A faithful, complete transcript of the entries below, without pictures, should be returned.

[[ MATERIAL FOR THIS EXERCISE, beginning ]]

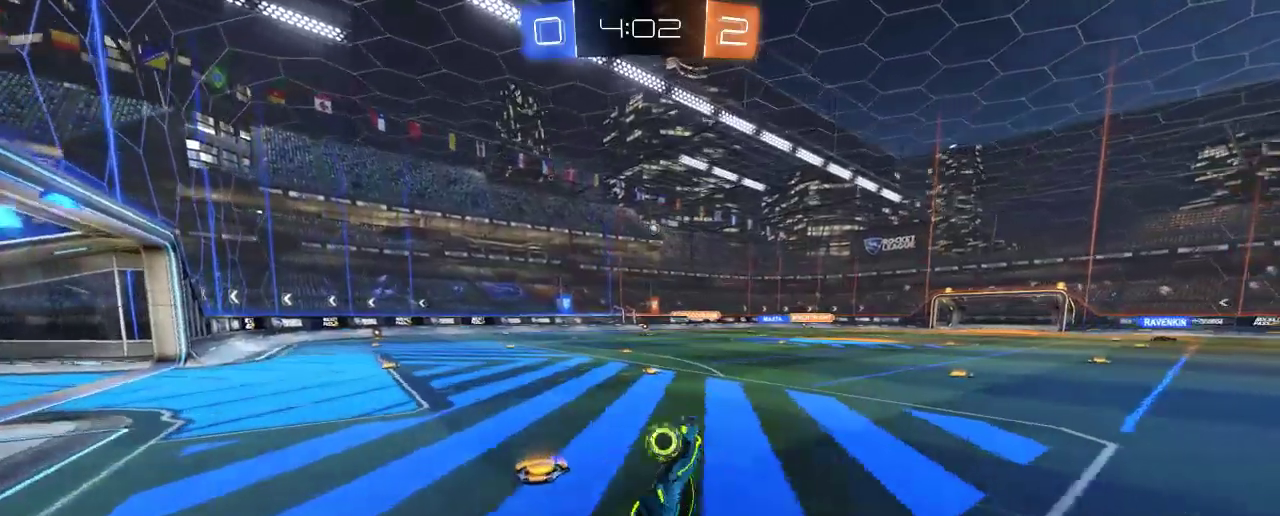
{"buttons": ["R2"], "left_stick": "right", "right_stick": "center", "events": [[317, "left_stick", "right"]]}
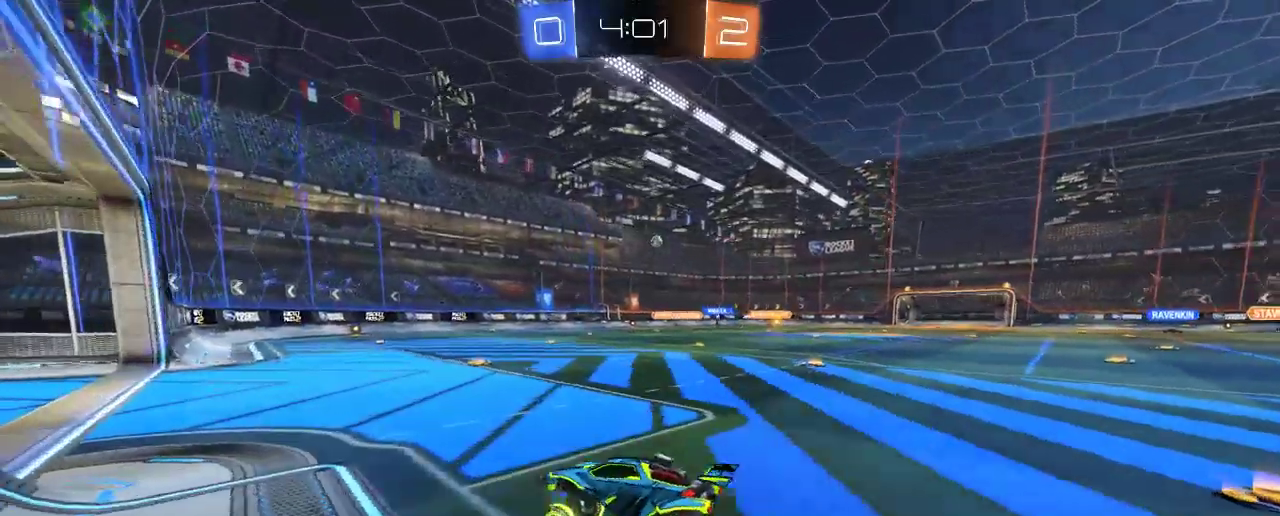
{"buttons": ["R2"], "left_stick": "right", "right_stick": "center", "events": [[200, "left_stick", "center"], [333, "left_stick", "left"], [400, "left_stick", "center"], [467, "left_stick", "right"]]}
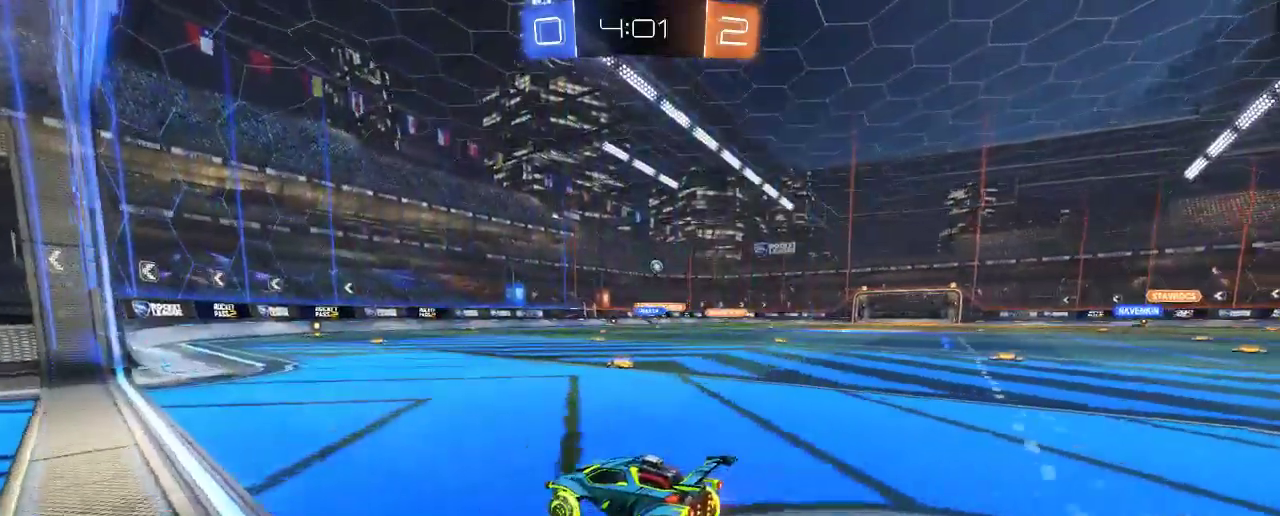
{"buttons": ["L2"], "left_stick": "down", "right_stick": "center", "events": [[233, "L2", "down"], [233, "R2", "up"], [333, "left_stick", "down"]]}
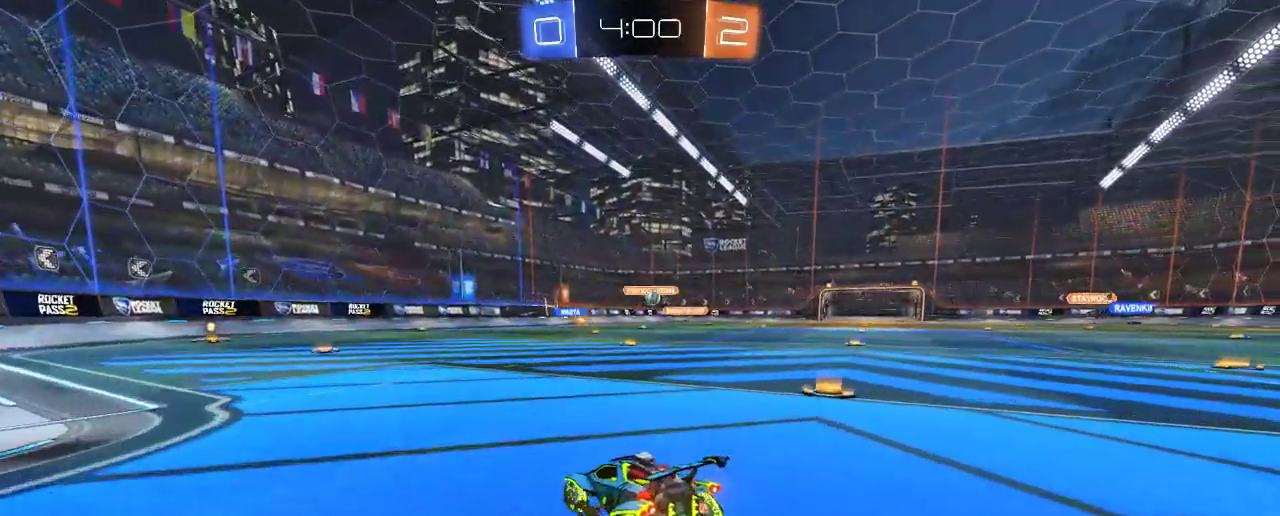
{"buttons": ["B", "R2"], "left_stick": "right", "right_stick": "center", "events": [[33, "L2", "up"], [67, "R2", "down"], [67, "left_stick", "right"], [367, "B", "down"]]}
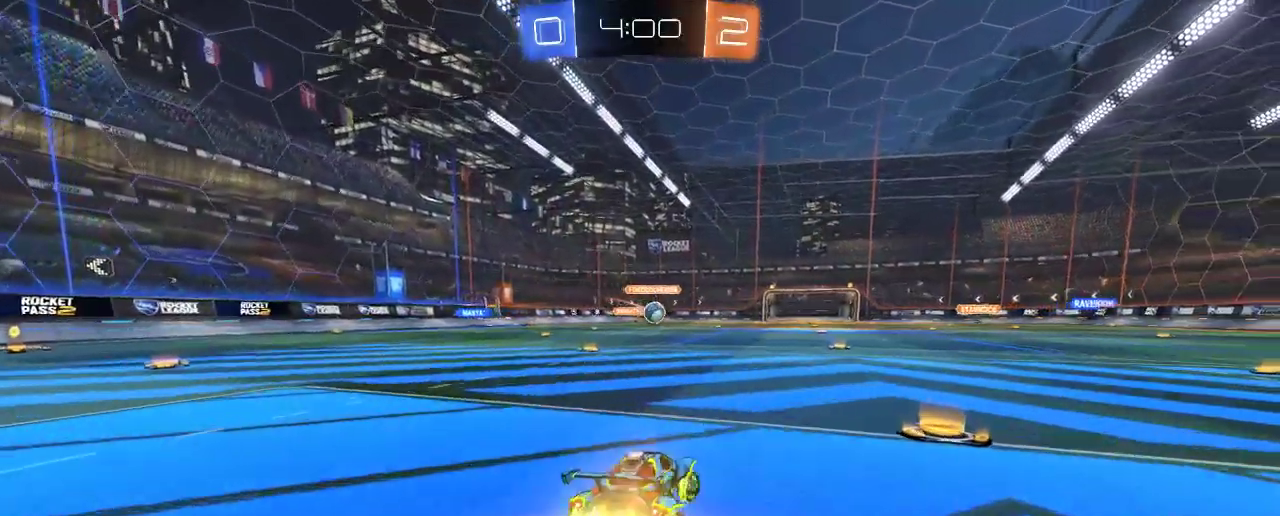
{"buttons": ["A", "B", "R2"], "left_stick": "right", "right_stick": "center", "events": [[100, "left_stick", "center"], [367, "left_stick", "right"], [467, "A", "down"]]}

[[ MATERIAL FOR THIS EXERCISE, end ]]

• _EXERCISE RESPONSE_
{"buttons": ["R2"], "left_stick": "right", "right_stick": "center", "events": [[317, "left_stick", "right"]]}
{"buttons": ["R2"], "left_stick": "right", "right_stick": "center", "events": [[200, "left_stick", "center"], [333, "left_stick", "left"], [400, "left_stick", "center"], [467, "left_stick", "right"]]}
{"buttons": ["L2"], "left_stick": "down", "right_stick": "center", "events": [[233, "L2", "down"], [233, "R2", "up"], [333, "left_stick", "down"]]}
{"buttons": ["B", "R2"], "left_stick": "right", "right_stick": "center", "events": [[33, "L2", "up"], [67, "R2", "down"], [67, "left_stick", "right"], [367, "B", "down"]]}
{"buttons": ["A", "B", "R2"], "left_stick": "right", "right_stick": "center", "events": [[100, "left_stick", "center"], [367, "left_stick", "right"], [467, "A", "down"]]}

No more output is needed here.